A vindictive David Geffen hated the record and buried it. Clark only had one option left open to him: Hit the fucking road. So he did, travelling the country for two years in a junky white van with his Silverados – Roger White on guitar and Duke Bardwell on bass and banjo – both seasoned and road-tested musicians. Inspired by the company he was keeping, Clark recast songs from various periods of his career (Byrds, Dillard, No Other) into haunted, minimal, plaintive, sad, glorious Appalachian laments. Warming to his new “circumstances,” he also cooked some new numbers in a similar vein. As Clark never ended up recording any proper material with the Silverados, this album is not only the sole document of the high lonesome sound that he created with this band, but an intriguing snapshot of frazzled lost years in the life of a compelling artist. And yet another proof that great art can come out of personal tribulations and them blues. The recording ain’t all it should be, but the content is continually surprising.

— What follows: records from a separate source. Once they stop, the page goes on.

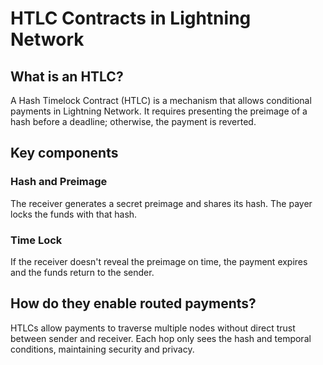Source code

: # HTLC Contracts in Lightning Network

<div class="lightning-intro">

## What is an HTLC?

<div class="intro-card">

A Hash Timelock Contract (HTLC) is a mechanism that allows conditional payments in Lightning Network. It requires presenting the preimage of a hash before a deadline; otherwise, the payment is reverted.

</div>

## Key components

<div class="grid md:grid-cols-2 gap-6 mb-8">
  <div class="bg-neutral-800/50 rounded-lg p-6 border border-neutral-700/30">
    <h3 class="text-xl font-semibold text-neutral-100 mb-4">Hash and Preimage</h3>
    <p class="text-neutral-200">The receiver generates a secret preimage and shares its hash. The payer locks the funds with that hash.</p>
  </div>
  <div class="bg-neutral-800/50 rounded-lg p-6 border border-neutral-700/30">
    <h3 class="text-xl font-semibold text-neutral-100 mb-4">Time Lock</h3>
    <p class="text-neutral-200">If the receiver doesn't reveal the preimage on time, the payment expires and the funds return to the sender.</p>
  </div>
</div>

## How do they enable routed payments?

<div class="intro-card">

HTLCs allow payments to traverse multiple nodes without direct trust between sender and receiver. Each hop only sees the hash and temporal conditions, maintaining security and privacy.

</div>

</div>
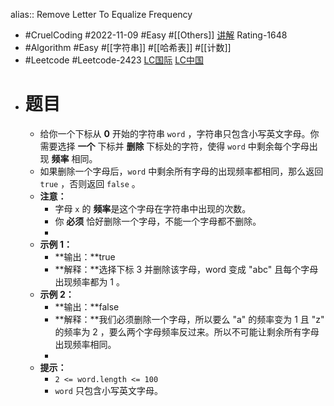 alias:: Remove Letter To Equalize Frequency

- #CruelCoding #2022-11-09 #Easy #[[Others]] [讲解](https://youtu.be/xs4oc3icbgE) Rating-1648
- #Algorithm #Easy #[[字符串]] #[[哈希表]] #[[计数]]
- #Leetcode #Leetcode-2423 [LC国际](https://leetcode.com/problems/remove-letter-to-equalize-frequency/) [LC中国](https://leetcode.cn/problems/remove-letter-to-equalize-frequency/)
- # 题目
	- 给你一个下标从 **0** 开始的字符串 `word` ，字符串只包含小写英文字母。你需要选择 **一个** 下标并 **删除** 下标处的字符，使得 `word` 中剩余每个字母出现 **频率** 相同。
	- 如果删除一个字母后，`word` 中剩余所有字母的出现频率都相同，那么返回 `true` ，否则返回 `false` 。
	- **注意：**
		- 字母 `x` 的 **频率**是这个字母在字符串中出现的次数。
		- 你 **必须** 恰好删除一个字母，不能一个字母都不删除。
		-
	- **示例 1：**
		- **输出：**true
		- **解释：**选择下标 3 并删除该字母，word 变成 "abc" 且每个字母出现频率都为 1 。
	- **示例 2：**
		- **输出：**false
		- **解释：**我们必须删除一个字母，所以要么 "a" 的频率变为 1 且 "z" 的频率为 2 ，要么两个字母频率反过来。所以不可能让剩余所有字母出现频率相同。
		-
	- **提示：**
		- `2 <= word.length <= 100`
		- `word` 只包含小写英文字母。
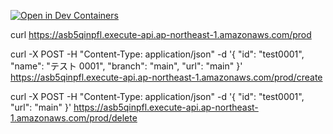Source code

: [![Open in Dev Containers](https://img.shields.io/static/v1?label=Dev%20Containers&message=Open&color=blue&logo=visualstudiocode)](https://vscode.dev/redirect?url=vscode://ms-vscode-remote.remote-containers/cloneInVolume?url=https://github.com/kaito01234/dashboard-frontend)

curl https://asb5qinpfl.execute-api.ap-northeast-1.amazonaws.com/prod

curl -X POST -H "Content-Type: application/json" -d '{
"id": "test0001",
"name": "テスト 0001",
"branch": "main",
"url": "main"
}' https://asb5qinpfl.execute-api.ap-northeast-1.amazonaws.com/prod/create

curl -X POST -H "Content-Type: application/json" -d '{
"id": "test0001",
"url": "main"
}' https://asb5qinpfl.execute-api.ap-northeast-1.amazonaws.com/prod/delete
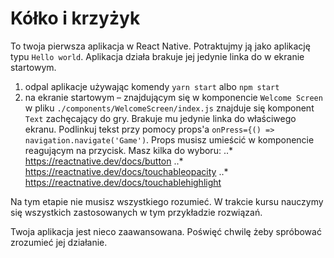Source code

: # Kółko i krzyżyk

To twoja pierwsza aplikacja w React Native. Potraktujmy ją jako aplikację typu `Hello world`.
Aplikacja działa brakuje jej jedynie linka do w ekranie startowym. 
1. odpal aplikacje używając komendy `yarn start` albo `npm start`
2. na ekranie startowym – znajdującym się w komponencie `Welcome Screen` w pliku `./components/WelcomeScreen/index.js` znajduje się komponent `Text` zachęcający do gry. Brakuje mu jedynie linka do właściwego ekranu. Podlinkuj tekst przy pomocy props'a `onPress={() => navigation.navigate('Game')`. Props musisz umieścić w komponencie reagującym na przycisk. Masz kilka do wyboru:
..* https://reactnative.dev/docs/button
..* https://reactnative.dev/docs/touchableopacity
..* https://reactnative.dev/docs/touchablehighlight

Na tym etapie nie musisz wszystkiego rozumieć. W trakcie kursu nauczymy się wszystkich zastosowanych w tym przykładzie rozwiązań.

Twoja aplikacja jest nieco zaawansowana. Poświęć chwilę żeby spróbować zrozumieć jej działanie.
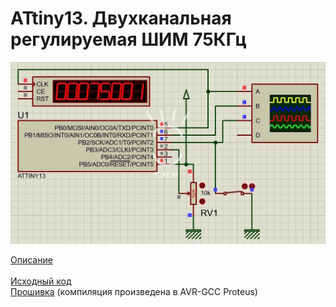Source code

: # ATtiny13. Двухканальная регулируемая ШИМ 75КГц

![](schem.jpg)<br/>

[Описание](https://dzen.ru/a/Z3fmRHsyb0QHDIKa)<br/><br/>
[Исходный код](main.c)<br/>
[Прошивка](main.hex) (компиляция произведена в AVR-GCC Proteus)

Clark opens the set with murder ballad “Long Black Veil,” also covered by the Band, and the Silverados hit on a much deeper vein of country than I’ve heard from this song before. It sets the pace for the rest of the album; Clark in the lead with his clear, strong, naked voice and spare acoustic strums and twangs, augmented and accented in that telepathic way that only grizzled vets can pull of with minimal electric guitar, bass, banjo and warbly backing vocals. If Clark was frustrated by the unceremonious burial of his masterpiece, it doesn’t show on the sensitive treatment he gives to songs from No Other. The title song is stripped down to dry bones and shimmering guitar interplay, with his Clark belting out the lyrics defiantly, building in strength like a bluesy incantation. Check the solo break (with accompanying “Ow!”) building into a sizzling final verse. “Silver Raven” is incandescent backporch godliness, all gently strummed waves of guitars, and Clark’s voice cracking and breaking with the Silverados joining in with wonderfully flawed falsettos.

The Byrds anthem “Set You Free This Time” becomes a laconic drifter, ready for the Grand Ole Opry, with the verses gradually and slowly unspooling into a long series of images of love as strife and loss and skeletal instrumental support bringing the pain in the lyrics far more to the fore than when concealed under the gentle jangle of the Byrds. As mentioned before, Clark whipped up a batch of new songs for this neverending tour as well, presumably to help kill the pain of his current creatively blocked situation. “Daylight Line” is like a folky, roadhouse hybrid of “Proud Mary” and Gram Parsons, while “Home Run King” is rougher, with aggressive guitars and harmonica flourishes buoying along a vocal melody is very reminisent of CSNY. They even cover Leadbelly’s “In The Pines.” Nice.